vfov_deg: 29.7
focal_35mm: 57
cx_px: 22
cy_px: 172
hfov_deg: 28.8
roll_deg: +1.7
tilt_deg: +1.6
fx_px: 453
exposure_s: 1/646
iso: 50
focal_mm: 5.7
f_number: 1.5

-------------------------

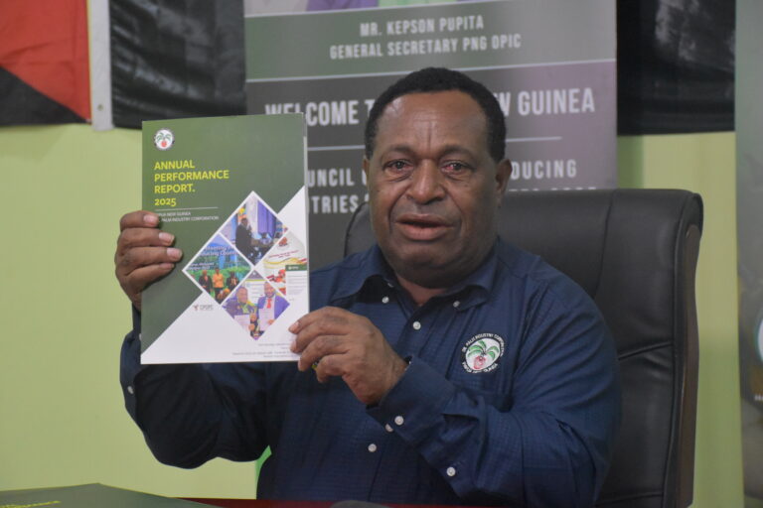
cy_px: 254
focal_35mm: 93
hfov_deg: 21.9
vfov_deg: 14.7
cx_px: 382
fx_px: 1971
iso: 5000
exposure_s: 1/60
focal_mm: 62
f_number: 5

-------------------------

● **Written task**
Reproduce exactly the lines of the records above from the one with "vfov_deg: 29.7" to the one with "f_number: 1.5", both included, and leave out everything else.

● **Output for this task**
vfov_deg: 29.7
focal_35mm: 57
cx_px: 22
cy_px: 172
hfov_deg: 28.8
roll_deg: +1.7
tilt_deg: +1.6
fx_px: 453
exposure_s: 1/646
iso: 50
focal_mm: 5.7
f_number: 1.5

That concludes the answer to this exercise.